▶ PROVIDED ENTRIES:
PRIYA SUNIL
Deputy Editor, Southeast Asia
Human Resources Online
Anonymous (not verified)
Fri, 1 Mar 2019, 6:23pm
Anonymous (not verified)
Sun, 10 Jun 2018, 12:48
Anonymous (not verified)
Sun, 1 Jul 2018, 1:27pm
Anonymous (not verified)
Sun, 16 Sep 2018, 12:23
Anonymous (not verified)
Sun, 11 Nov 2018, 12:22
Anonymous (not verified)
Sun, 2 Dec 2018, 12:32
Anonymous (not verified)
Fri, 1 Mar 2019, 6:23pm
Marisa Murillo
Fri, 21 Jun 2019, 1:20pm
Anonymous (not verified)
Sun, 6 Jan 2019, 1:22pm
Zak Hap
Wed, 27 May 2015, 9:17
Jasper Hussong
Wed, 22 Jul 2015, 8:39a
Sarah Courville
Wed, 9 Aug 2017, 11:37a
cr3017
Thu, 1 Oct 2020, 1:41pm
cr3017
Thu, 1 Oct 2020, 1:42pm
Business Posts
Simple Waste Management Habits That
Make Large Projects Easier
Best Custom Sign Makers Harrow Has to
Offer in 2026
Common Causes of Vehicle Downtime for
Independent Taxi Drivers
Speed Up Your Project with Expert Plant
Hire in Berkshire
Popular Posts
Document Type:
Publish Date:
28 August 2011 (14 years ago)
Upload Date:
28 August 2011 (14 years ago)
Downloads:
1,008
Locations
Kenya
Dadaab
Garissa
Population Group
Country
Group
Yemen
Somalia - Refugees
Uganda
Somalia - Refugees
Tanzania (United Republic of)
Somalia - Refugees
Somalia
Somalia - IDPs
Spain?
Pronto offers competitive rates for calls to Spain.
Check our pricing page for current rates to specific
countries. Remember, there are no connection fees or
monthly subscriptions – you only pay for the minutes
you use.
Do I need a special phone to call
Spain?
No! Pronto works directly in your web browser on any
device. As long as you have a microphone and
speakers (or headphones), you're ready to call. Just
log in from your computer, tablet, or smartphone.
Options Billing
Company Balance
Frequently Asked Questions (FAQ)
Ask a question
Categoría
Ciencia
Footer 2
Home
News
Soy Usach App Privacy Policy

▶ ASSIGNED TASK:
Please give all of the lines above as a numbered list, leaving out any blank ones.

▶ YOUR RESPONSE:
1. PRIYA SUNIL
2. Deputy Editor, Southeast Asia
3. Human Resources Online
4. Anonymous (not verified)
5. Fri, 1 Mar 2019, 6:23pm
6. Anonymous (not verified)
7. Sun, 10 Jun 2018, 12:48
8. Anonymous (not verified)
9. Sun, 1 Jul 2018, 1:27pm
10. Anonymous (not verified)
11. Sun, 16 Sep 2018, 12:23
12. Anonymous (not verified)
13. Sun, 11 Nov 2018, 12:22
14. Anonymous (not verified)
15. Sun, 2 Dec 2018, 12:32
16. Anonymous (not verified)
17. Fri, 1 Mar 2019, 6:23pm
18. Marisa Murillo
19. Fri, 21 Jun 2019, 1:20pm
20. Anonymous (not verified)
21. Sun, 6 Jan 2019, 1:22pm
22. Zak Hap
23. Wed, 27 May 2015, 9:17
24. Jasper Hussong
25. Wed, 22 Jul 2015, 8:39a
26. Sarah Courville
27. Wed, 9 Aug 2017, 11:37a
28. cr3017
29. Thu, 1 Oct 2020, 1:41pm
30. cr3017
31. Thu, 1 Oct 2020, 1:42pm
32. Business Posts
33. Simple Waste Management Habits That
34. Make Large Projects Easier
35. Best Custom Sign Makers Harrow Has to
36. Offer in 2026
37. Common Causes of Vehicle Downtime for
38. Independent Taxi Drivers
39. Speed Up Your Project with Expert Plant
40. Hire in Berkshire
41. Popular Posts
42. Document Type:
43. Publish Date:
44. 28 August 2011 (14 years ago)
45. Upload Date:
46. 28 August 2011 (14 years ago)
47. Downloads:
48. 1,008
49. Locations
50. Kenya
51. Dadaab
52. Garissa
53. Population Group
54. Country
55. Group
56. Yemen
57. Somalia - Refugees
58. Uganda
59. Somalia - Refugees
60. Tanzania (United Republic of)
61. Somalia - Refugees
62. Somalia
63. Somalia - IDPs
64. Spain?
65. Pronto offers competitive rates for calls to Spain.
66. Check our pricing page for current rates to specific
67. countries. Remember, there are no connection fees or
68. monthly subscriptions – you only pay for the minutes
69. you use.
70. Do I need a special phone to call
71. Spain?
72. No! Pronto works directly in your web browser on any
73. device. As long as you have a microphone and
74. speakers (or headphones), you're ready to call. Just
75. log in from your computer, tablet, or smartphone.
76. Options Billing
77. Company Balance
78. Frequently Asked Questions (FAQ)
79. Ask a question
80. Categoría
81. Ciencia
82. Footer 2
83. Home
84. News
85. Soy Usach App Privacy Policy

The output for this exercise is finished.